Hydroponics is a method of growing plants without soil, using mineral nutrient solutions in water.

After three days, the seeds are transplanted from the germination tray to the growing trays. Three weeks later the lettuce is picked, processed and packed for distribution to supermarkets.

The vertical farm produces some 2,000 heads of five different kinds of lettuce a month, without pesticides, preservatives or large extensions of land.

A computer programme controlled from a smartphone regulates the temperature of the room and the water, as well as the lighting and irrigation.

The low voltage grow lights, which stay on for 18 hours a day and cost 120 dollars each, produce red, yellow or blue light, each of which has a particular effect. The trays hold between 25 and 100 litres of water, depending on the size.

Controlled-environment agriculture encompasses vertical farms, urban gardens, and hydroponics.

Panama is highly vulnerable to climate change, exposed to intense storms, flooding, landslides and drought. The climate of this tropical Central American nation of four million people was previously divided into wet and dry seasons, but now the difference is less marked.

Río Hato is at one end of the Arco Seco or “dry arch”, an important area of food production for both export and domestic consumption.

Panama’s main crops are corn, rice, beans, melons, watermelons, oranges, bananas and coffee. Stockbreeding is also a key driver of the economy.

Agriculture accounts for around four percent of the country’s GDP.

Official statistics show that grain harvests have shrunk in 2014 and 2015, with the exception of corn, due to factors that experts blame on climate change.

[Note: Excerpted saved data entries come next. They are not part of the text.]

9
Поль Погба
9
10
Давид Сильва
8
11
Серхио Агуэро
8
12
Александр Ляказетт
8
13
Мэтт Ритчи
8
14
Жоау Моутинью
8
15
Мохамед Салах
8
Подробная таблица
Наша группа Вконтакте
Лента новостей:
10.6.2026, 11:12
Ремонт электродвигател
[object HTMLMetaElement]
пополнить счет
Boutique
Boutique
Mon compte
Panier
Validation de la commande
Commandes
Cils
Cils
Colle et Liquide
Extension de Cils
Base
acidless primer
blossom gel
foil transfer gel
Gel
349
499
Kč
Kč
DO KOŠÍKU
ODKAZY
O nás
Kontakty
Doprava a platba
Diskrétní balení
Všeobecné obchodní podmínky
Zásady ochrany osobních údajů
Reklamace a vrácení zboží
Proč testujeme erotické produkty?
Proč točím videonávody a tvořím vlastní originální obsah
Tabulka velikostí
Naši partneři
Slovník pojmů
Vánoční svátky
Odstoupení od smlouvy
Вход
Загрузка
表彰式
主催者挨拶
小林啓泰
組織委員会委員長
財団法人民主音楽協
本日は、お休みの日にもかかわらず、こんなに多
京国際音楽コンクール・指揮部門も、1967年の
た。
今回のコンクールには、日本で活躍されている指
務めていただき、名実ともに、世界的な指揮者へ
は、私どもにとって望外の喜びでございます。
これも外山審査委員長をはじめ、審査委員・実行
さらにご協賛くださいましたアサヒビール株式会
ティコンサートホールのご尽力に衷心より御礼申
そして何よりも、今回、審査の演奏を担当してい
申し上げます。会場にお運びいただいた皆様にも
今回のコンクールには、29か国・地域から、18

The 2010 report “Panama: Effects of Climate Change on Agriculture”, produced by the United Nations Economic Commission for Latin America and the Caribbean (ECLAC) and other international bodies, stated that climate change would cause this country agricultural losses amounting to between four and seven percent of GDP by 2050 and between eight and nine percent by 2100.

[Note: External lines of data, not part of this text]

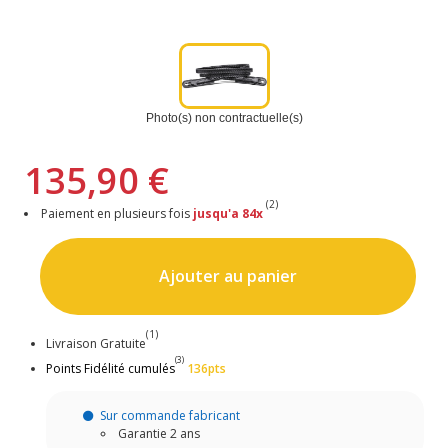
Photo(s) non contractuelle(s)
135,90 €
(2)
Paiement en plusieurs fois
jusqu'a 84x
Ajouter au panier
(1)
Livraison Gratuite
(3)
Points Fidélité cumulés
136pts
Sur commande fabricant
Garantie 2 ans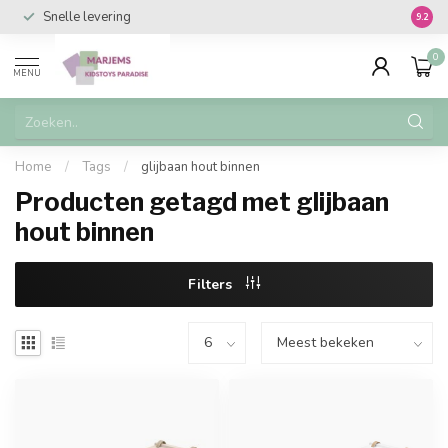
Snelle levering
Vanaf 
9.2
0
MENU
Home
/
Tags
/
glijbaan hout binnen
Producten getagd met glijbaan
hout binnen
Filters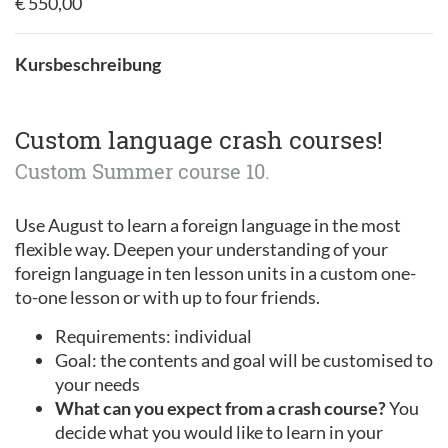
€ 550,00
Kursbeschreibung
Custom language crash courses!
Custom Summer course 10.
Use August to learn a foreign language in the most
flexible way. Deepen your understanding of your
foreign language in ten lesson units in a custom one-
to-one lesson or with up to four friends.
Requirements: individual
Goal: the contents and goal will be customised to
your needs
What can you expect from a crash course?
You
decide what you would like to learn in your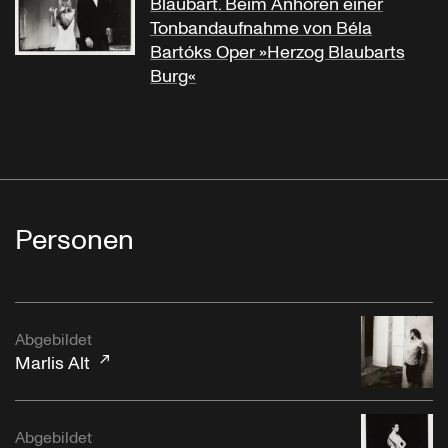
Blaubart. Beim Anhören einer
Tonbandaufnahme von Béla
Bartóks Oper »Herzog Blaubarts
Burg«
Personen
Abgebildet
Marlis Alt
Abgebildet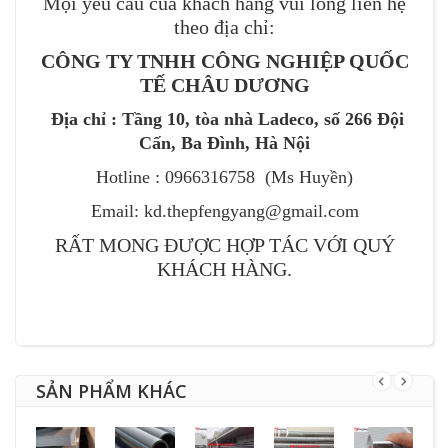
Mọi yêu cầu của khách hàng vui lòng liên hệ
theo địa chỉ:
CÔNG TY TNHH CÔNG NGHIỆP QUỐC
TẾ CHÂU DƯƠNG
Địa chỉ : Tầng 10, tòa nhà Ladeco, số 266 Đội
Cấn, Ba Đình, Hà Nội
Hotline : 0966316758 (Ms Huyền)
Email: kd.thepfengyang@gmail.com
RẤT MONG ĐƯỢC HỢP TÁC VỚI QUÝ
KHÁCH HÀNG.
SẢN PHẨM KHÁC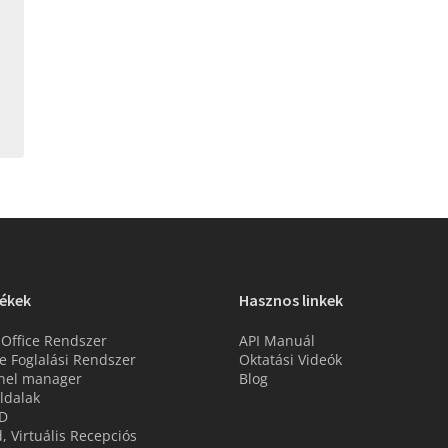
ékek
Hasznos linkek
 Office Rendszer
API Manuál
e Foglalási Rendszer
Oktatási Videók
nel manager
Blog
ldalak
D
d, Virtuális Recepciós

Gustavo Ramírez, a professor with the Cuautitlán Higher Studies Faculty at the Autonomous National University of Mexico, said vertical farming is viable in Latin America, but policies to stimulate it are lacking.

“With this system you can make better use of space,” he told IPS. “In urban areas, there are abandoned buildings that could be put to use, and there is much more space in rural areas.”

In Río Hato, Proenza, who has invested over 70,000 dollars in the farm, has tried growing strawberries, cucumbers, chili peppers, melons and watermelons, with positive results.

Vertical farming is in vogue in the United States, Japan, South Korea and Taiwan. An Association for Vertical Farming has been created, and groups companies, universities and individuals. It has offices in Canada, China, India and several European countries.

This farming method offers an alternative in cities around the world, and in impoverished rural areas where people still go hungry.

In cities like Buenos Aires, Mexico City or Santiago, rooftop gardens where people grow their own fresh produce are now common.

To foment the sharing of knowledge, Proenza created the Foundation for the Development of Controlled Environment Agriculture, which organised the International Congress on Controlled Environment Agriculture here in May, which drew more than 350 researchers, academics and farmers from around the world. The next edition is slated for 2017.

“Farmers earn three times more than in the countryside,” said Proenza. “Vertical farms are 30 percent less expensive than traditional farming, and 15 percent cheaper than greenhouses. The risk is minimal,” added the entrepreneur, whose initiative won the second National Prize for Business Innovation, granted by the National Secretariat on Science and Technology, in 2014.

His plan is to expand the vertical farm by 400 square metres, adding varieties of parsley, basil, coriander, arugula and strawberries.

Ramírez recommended that governments refocus their agricultural policies and rethink priorities. “Governments must show an interest, and should focus policies on exploring this technique. We need better planning for production, distribution and logistics,” he said.

The local and regional markets that would be developed through vertical farming would have “an enormous impact,” he said, but “seed capital and technological packages would be needed, based on our own model.”